The server is known to have memory leaks.

TO BE DOCUMENTED

But really, that above is about all there is to it right now. It takes the same
types of debugging options as the client, eg, trafficDump, packetDump. It should
work, but see [TODO.md](TODO.md).

### Glossary

* **server** - A Gearman server instance. This is responsible for queueing
  jobs from **client**s, dispatching them to **worker**s and sending results
  back to **client**s.
* **function** - A kind of work that the Gearman is aware of that workers
  may do.  It can become aware of a new **function** in three ways, first, a
  **worker** could register to handle one, second a **client** could request
  one be run or third via the createfunction admin command.
* **payload** - Functions only receive one argument, the payload, and this is
  it. The protocol leaves it an unspecified blob, it's up to you to impose
  more structure.  With this library, setting an encoding will get you
  strings.
* **job** - Jobs are the record in the **server** that work needs to be done.
* **task** - Tasks the client and worker side representation of work to be
  completed. They hold job information and provide stream and promise
  interfaces.

It's worth noting that all other gearman libraries I'm aware of run client
and worker commands through their own classes and via their own connections. 
There's no technical reason for this, and this library does not make that
distinction-- you can submit jobs and register workers from the same
connection and so one program cn be both client and worker.

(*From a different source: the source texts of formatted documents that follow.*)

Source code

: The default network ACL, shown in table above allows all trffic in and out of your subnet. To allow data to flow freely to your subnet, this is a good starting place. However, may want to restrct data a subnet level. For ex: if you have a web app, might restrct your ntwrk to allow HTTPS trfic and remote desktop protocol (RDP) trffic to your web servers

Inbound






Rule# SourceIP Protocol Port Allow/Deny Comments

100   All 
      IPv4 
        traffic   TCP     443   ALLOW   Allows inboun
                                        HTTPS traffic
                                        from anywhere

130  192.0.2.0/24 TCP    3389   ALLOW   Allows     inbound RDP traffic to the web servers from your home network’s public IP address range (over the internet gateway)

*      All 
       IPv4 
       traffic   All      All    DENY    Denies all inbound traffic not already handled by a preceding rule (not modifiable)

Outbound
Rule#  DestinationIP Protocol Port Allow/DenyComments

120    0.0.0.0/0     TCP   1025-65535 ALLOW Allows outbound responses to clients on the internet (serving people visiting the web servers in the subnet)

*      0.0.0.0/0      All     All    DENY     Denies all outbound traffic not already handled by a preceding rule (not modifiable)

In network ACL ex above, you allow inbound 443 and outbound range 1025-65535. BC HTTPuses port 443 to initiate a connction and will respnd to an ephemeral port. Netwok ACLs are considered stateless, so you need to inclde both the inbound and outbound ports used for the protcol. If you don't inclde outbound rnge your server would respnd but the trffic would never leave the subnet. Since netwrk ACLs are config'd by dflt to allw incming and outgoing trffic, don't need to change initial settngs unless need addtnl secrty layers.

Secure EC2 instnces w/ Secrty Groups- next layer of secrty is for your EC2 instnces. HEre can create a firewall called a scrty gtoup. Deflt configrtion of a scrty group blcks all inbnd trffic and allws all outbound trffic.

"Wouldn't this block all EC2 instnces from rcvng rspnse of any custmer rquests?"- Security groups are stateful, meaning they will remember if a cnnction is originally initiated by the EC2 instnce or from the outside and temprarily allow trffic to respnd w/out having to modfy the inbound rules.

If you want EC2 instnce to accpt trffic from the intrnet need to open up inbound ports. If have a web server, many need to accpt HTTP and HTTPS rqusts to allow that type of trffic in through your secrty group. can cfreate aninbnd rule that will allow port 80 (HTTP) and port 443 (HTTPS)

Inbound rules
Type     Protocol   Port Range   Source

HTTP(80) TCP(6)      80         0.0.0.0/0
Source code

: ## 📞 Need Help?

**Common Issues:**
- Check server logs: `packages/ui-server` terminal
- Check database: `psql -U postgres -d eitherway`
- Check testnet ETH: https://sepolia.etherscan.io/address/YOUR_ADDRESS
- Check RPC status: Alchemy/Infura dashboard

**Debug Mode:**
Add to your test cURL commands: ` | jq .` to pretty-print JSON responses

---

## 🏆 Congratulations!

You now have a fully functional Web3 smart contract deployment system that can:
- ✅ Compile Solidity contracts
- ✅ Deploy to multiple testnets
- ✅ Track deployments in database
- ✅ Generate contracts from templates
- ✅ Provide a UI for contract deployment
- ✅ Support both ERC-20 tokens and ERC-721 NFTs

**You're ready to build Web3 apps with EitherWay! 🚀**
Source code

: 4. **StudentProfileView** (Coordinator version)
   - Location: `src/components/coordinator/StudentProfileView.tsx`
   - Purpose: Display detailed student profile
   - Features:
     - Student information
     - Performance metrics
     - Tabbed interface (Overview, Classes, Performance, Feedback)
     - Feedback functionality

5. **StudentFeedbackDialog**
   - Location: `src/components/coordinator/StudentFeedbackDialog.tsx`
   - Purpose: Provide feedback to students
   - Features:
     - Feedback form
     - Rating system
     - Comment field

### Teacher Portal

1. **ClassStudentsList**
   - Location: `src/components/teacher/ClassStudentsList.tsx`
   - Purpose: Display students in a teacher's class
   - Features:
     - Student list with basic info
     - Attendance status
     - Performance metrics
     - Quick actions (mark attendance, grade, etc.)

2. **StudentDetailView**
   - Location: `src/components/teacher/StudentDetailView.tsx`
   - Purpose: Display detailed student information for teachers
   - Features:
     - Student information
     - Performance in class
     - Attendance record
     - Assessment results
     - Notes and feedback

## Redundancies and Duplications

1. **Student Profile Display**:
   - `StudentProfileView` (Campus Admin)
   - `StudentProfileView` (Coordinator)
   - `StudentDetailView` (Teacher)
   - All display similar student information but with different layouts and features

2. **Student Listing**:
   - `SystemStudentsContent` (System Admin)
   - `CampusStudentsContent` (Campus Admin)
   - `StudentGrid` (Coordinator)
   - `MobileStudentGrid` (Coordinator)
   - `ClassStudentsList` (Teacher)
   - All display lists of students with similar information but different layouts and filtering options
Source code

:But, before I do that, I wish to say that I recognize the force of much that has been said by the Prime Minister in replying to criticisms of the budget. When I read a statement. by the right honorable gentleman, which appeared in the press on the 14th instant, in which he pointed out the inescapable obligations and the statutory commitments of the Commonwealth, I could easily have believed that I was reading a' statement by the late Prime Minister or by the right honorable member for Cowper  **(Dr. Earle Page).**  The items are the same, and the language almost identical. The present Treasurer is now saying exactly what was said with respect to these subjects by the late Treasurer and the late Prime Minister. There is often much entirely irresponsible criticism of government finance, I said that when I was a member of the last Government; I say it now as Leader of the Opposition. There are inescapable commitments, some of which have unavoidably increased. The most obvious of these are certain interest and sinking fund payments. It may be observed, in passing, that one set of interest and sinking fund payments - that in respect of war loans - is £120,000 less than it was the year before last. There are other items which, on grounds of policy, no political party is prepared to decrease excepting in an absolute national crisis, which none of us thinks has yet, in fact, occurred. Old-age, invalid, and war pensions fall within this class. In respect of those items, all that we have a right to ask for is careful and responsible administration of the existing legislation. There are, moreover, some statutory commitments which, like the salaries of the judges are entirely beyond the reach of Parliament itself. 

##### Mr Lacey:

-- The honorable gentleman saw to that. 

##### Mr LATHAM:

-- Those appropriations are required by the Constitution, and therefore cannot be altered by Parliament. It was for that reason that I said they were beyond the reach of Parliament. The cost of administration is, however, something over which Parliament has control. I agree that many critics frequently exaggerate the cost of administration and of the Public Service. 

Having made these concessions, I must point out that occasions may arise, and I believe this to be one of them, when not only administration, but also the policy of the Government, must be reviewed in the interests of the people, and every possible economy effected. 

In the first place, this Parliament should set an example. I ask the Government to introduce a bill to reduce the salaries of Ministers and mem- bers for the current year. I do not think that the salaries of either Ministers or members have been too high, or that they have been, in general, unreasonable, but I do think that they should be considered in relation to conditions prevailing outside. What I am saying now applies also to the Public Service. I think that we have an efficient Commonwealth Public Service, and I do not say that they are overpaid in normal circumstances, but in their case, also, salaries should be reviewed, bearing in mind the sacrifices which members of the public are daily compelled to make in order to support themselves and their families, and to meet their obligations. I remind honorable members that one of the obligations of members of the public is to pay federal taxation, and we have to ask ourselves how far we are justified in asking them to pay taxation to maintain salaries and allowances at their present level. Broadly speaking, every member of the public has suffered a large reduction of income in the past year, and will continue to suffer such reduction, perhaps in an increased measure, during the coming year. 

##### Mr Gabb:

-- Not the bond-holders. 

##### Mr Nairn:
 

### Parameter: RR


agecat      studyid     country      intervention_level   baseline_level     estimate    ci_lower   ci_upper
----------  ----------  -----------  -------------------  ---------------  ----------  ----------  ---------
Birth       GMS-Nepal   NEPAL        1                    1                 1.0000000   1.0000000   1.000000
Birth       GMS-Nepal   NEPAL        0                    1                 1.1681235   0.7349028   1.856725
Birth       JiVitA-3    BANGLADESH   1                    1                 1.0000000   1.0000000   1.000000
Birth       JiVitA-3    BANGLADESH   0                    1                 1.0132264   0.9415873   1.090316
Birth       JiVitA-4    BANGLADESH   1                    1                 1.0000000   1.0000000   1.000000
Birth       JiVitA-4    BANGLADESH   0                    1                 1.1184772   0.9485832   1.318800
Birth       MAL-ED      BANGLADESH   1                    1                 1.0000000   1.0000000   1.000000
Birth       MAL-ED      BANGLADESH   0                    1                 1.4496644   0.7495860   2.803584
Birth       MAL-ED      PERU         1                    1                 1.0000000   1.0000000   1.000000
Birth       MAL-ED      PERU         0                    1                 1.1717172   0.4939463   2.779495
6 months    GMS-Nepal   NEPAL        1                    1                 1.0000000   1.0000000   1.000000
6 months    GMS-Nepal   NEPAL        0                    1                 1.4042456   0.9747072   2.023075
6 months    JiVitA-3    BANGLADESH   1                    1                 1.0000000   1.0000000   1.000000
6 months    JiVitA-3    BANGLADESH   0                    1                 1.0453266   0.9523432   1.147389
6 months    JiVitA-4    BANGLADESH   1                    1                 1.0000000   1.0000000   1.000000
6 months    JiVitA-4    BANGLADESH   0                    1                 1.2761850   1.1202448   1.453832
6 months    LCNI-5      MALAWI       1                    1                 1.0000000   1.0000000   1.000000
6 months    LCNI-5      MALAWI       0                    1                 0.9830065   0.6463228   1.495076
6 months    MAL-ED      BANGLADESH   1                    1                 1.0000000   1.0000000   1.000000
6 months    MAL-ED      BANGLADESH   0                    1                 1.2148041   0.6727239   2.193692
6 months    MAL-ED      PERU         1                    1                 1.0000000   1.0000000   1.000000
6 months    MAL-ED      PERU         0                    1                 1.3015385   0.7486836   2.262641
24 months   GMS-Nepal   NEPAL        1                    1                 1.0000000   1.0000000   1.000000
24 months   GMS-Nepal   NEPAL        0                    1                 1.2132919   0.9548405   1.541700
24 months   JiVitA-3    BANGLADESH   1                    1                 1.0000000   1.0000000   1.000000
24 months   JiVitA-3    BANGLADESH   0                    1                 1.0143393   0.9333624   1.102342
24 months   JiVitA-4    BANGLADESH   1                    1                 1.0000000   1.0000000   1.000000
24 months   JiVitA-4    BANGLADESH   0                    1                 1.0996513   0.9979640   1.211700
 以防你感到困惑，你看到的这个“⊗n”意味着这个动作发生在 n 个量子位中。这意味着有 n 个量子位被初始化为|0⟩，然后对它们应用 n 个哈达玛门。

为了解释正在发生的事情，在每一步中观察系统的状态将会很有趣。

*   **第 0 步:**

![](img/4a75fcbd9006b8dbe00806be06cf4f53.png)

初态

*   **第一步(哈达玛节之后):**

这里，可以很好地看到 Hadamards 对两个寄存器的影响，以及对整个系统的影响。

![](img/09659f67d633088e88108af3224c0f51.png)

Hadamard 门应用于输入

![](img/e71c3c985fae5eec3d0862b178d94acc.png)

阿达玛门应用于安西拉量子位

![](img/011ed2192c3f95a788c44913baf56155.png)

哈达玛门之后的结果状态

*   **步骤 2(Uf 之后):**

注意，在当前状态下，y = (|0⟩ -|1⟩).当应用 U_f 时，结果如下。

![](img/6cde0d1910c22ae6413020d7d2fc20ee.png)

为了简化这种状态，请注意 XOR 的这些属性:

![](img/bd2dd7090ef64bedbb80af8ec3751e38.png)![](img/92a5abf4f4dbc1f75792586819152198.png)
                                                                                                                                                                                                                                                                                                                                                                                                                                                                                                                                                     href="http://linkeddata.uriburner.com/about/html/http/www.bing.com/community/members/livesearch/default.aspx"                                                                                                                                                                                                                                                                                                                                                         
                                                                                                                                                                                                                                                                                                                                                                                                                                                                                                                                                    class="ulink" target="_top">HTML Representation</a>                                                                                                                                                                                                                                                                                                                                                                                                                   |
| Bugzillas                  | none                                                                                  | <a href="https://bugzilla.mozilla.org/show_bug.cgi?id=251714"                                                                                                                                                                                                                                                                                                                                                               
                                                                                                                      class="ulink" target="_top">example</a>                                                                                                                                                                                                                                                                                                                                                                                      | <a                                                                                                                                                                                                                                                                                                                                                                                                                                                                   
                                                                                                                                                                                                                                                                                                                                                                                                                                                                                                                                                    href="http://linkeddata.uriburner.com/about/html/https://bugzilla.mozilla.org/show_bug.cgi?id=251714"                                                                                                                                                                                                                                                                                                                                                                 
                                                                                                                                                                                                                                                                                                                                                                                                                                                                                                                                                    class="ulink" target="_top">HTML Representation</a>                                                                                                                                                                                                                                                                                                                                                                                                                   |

* **client** - Any program that connects to the gearman server and submits jobs. 
* **worker** - Any program that connects to the gearman server and registers workers.

### What's not here

The various undocumented extensions to the protocol that the C++ gearmand
(from gearman.org) has introduced.  That is, the TO BE IMPLEMENTED admin
commands, fetching status by unique id and the explicit support for reduce
jobs.  The last, I'm dubious about the utility of.  You could already
implement map/reduce with gearman trivially and extending the protocol
doesn't seem to gain anything other than complexity.

See the TODO document for details on other things I'd like to add.